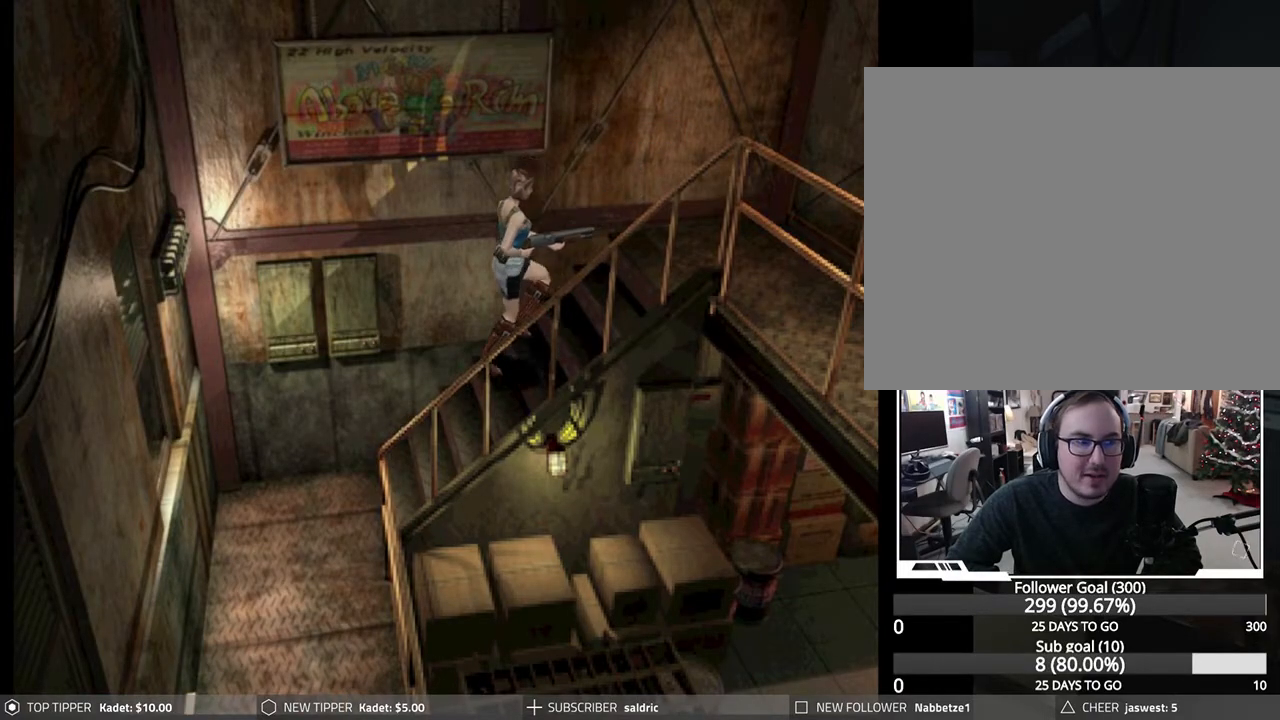
{"buttons": ["DPAD_DOWN"], "left_stick": "center", "events": []}
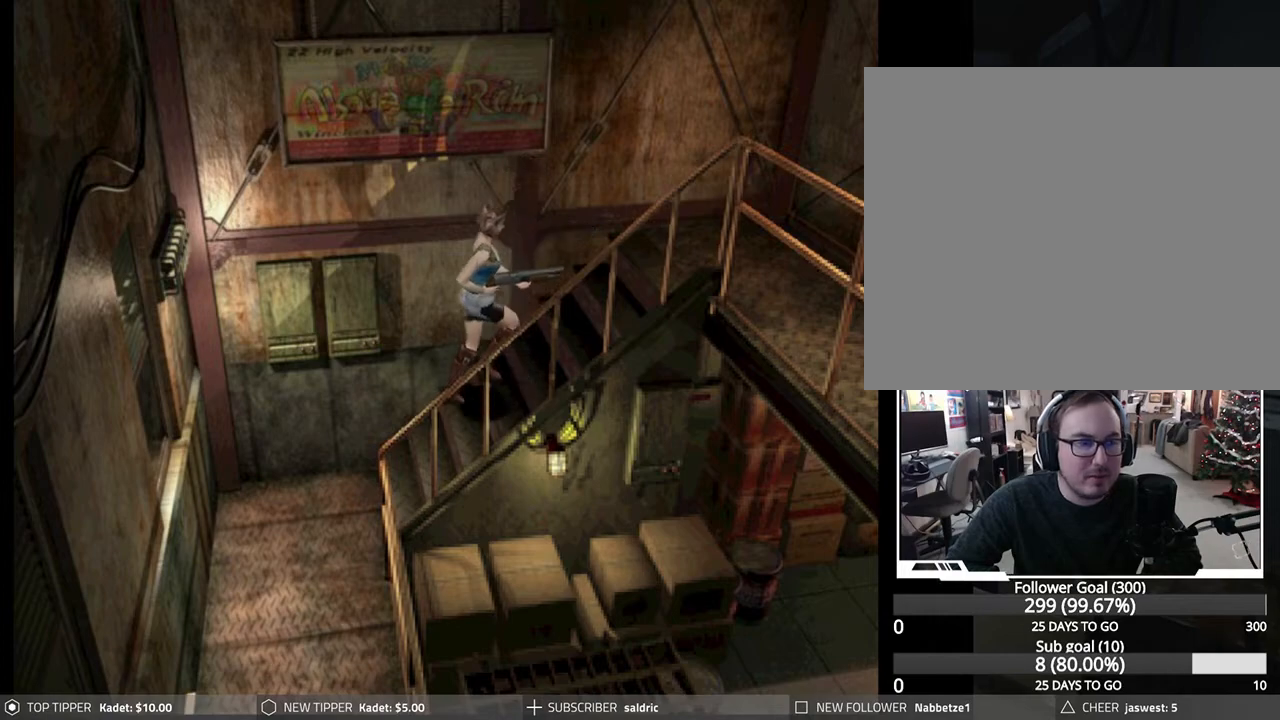
{"buttons": ["DPAD_DOWN"], "left_stick": "center", "events": []}
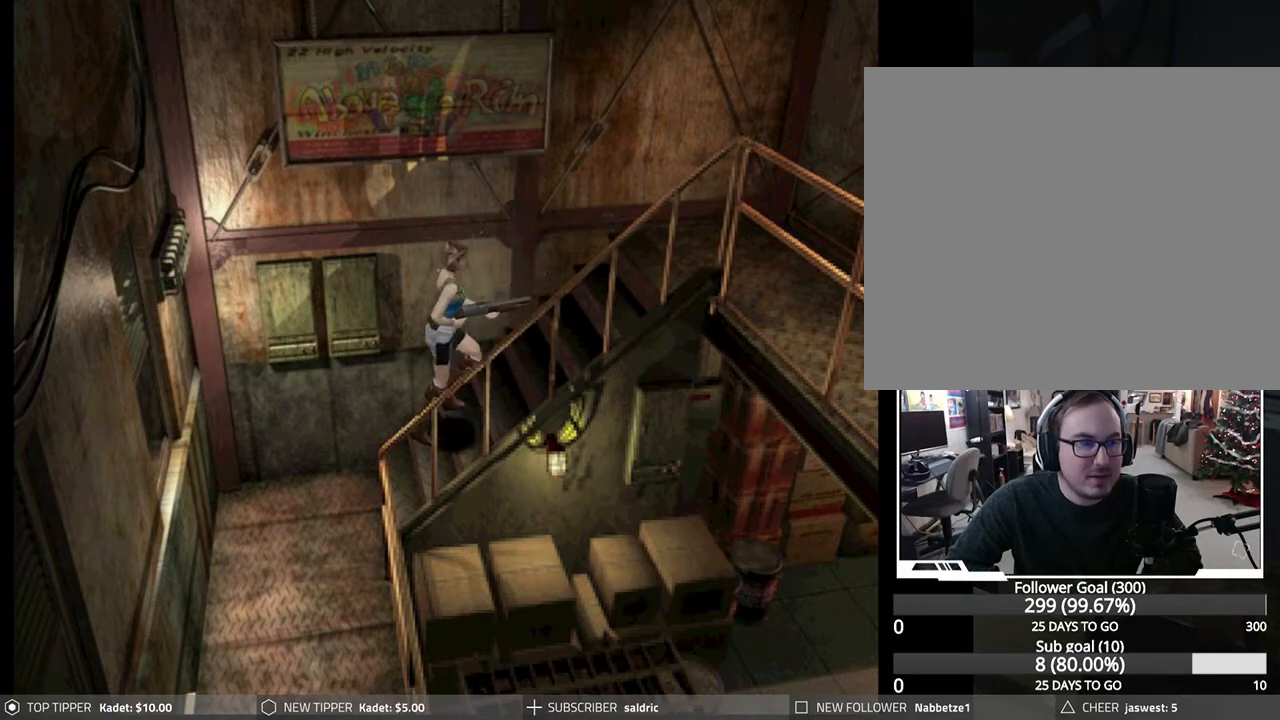
{"buttons": ["DPAD_DOWN"], "left_stick": "center", "events": [[150, "DPAD_LEFT", "down"], [283, "DPAD_LEFT", "up"]]}
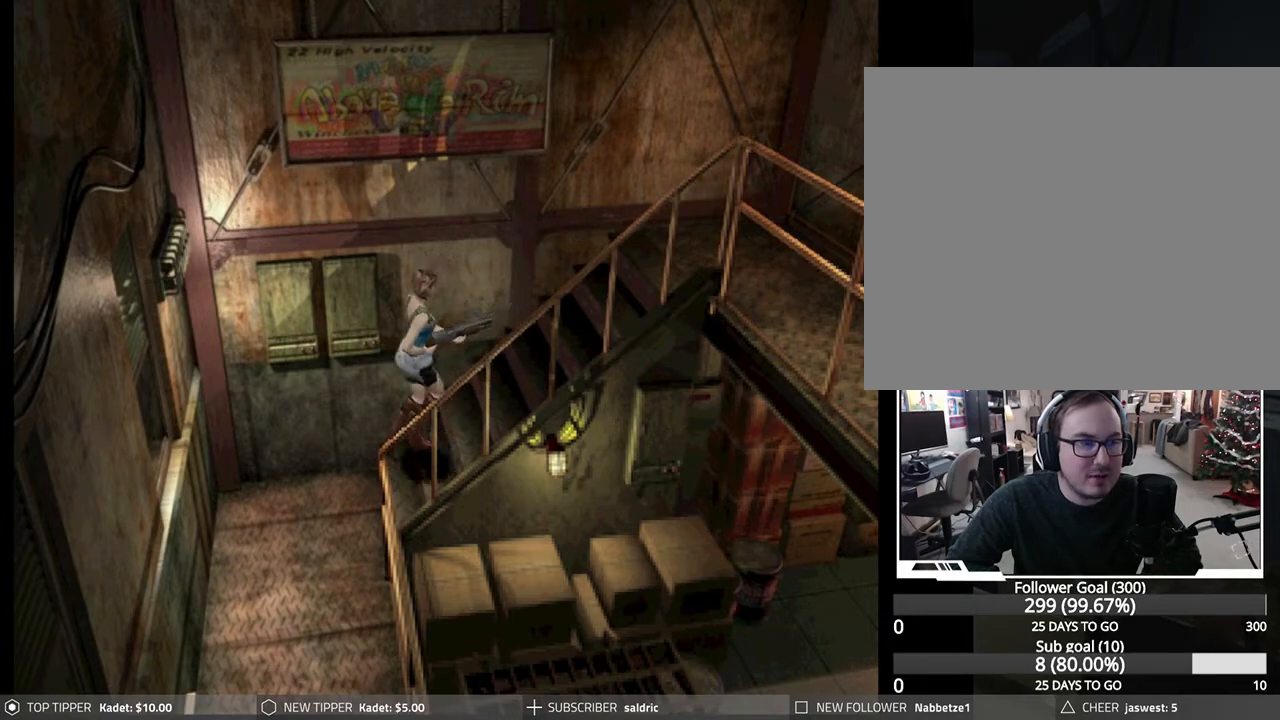
{"buttons": ["DPAD_DOWN"], "left_stick": "center", "events": []}
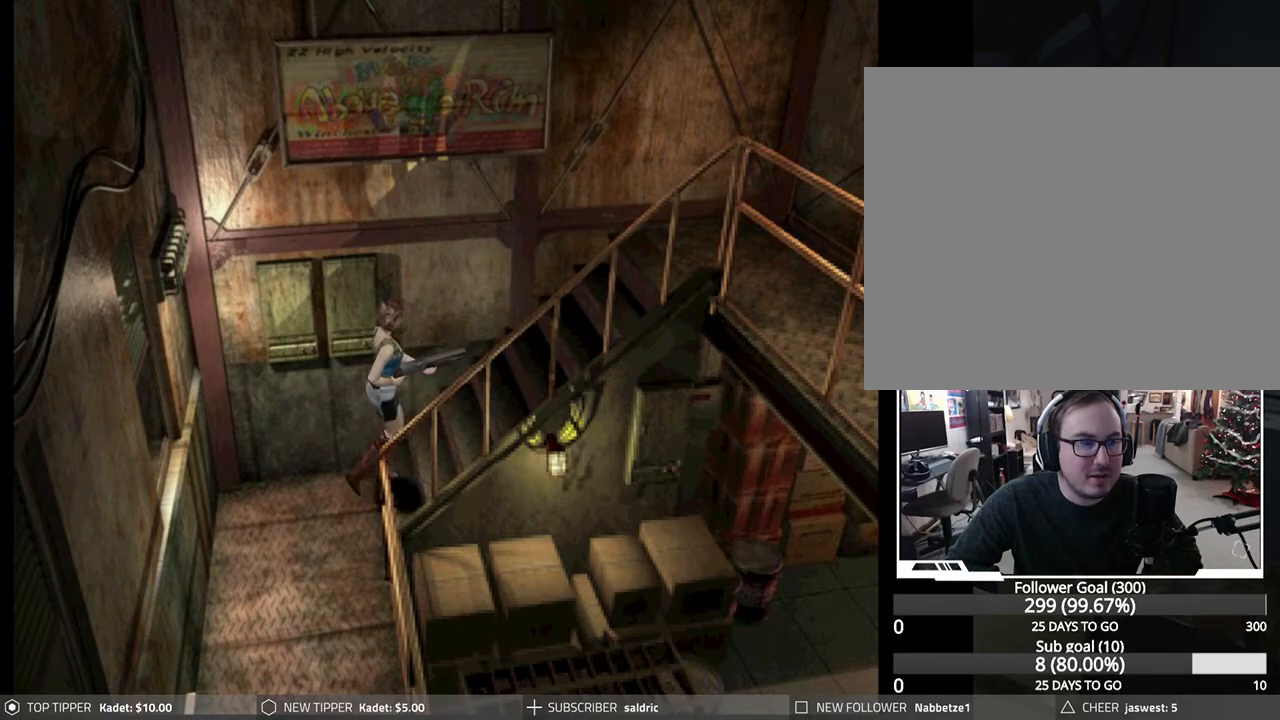
{"buttons": ["DPAD_DOWN"], "left_stick": "center", "events": []}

^^^^^^^^^^^^^^^^

The entries are to be written out again exactly, without their pictures.

{"buttons": ["DPAD_DOWN"], "left_stick": "center", "events": []}
{"buttons": ["DPAD_DOWN"], "left_stick": "center", "events": []}
{"buttons": ["DPAD_DOWN"], "left_stick": "center", "events": [[150, "DPAD_LEFT", "down"], [283, "DPAD_LEFT", "up"]]}
{"buttons": ["DPAD_DOWN"], "left_stick": "center", "events": []}
{"buttons": ["DPAD_DOWN"], "left_stick": "center", "events": []}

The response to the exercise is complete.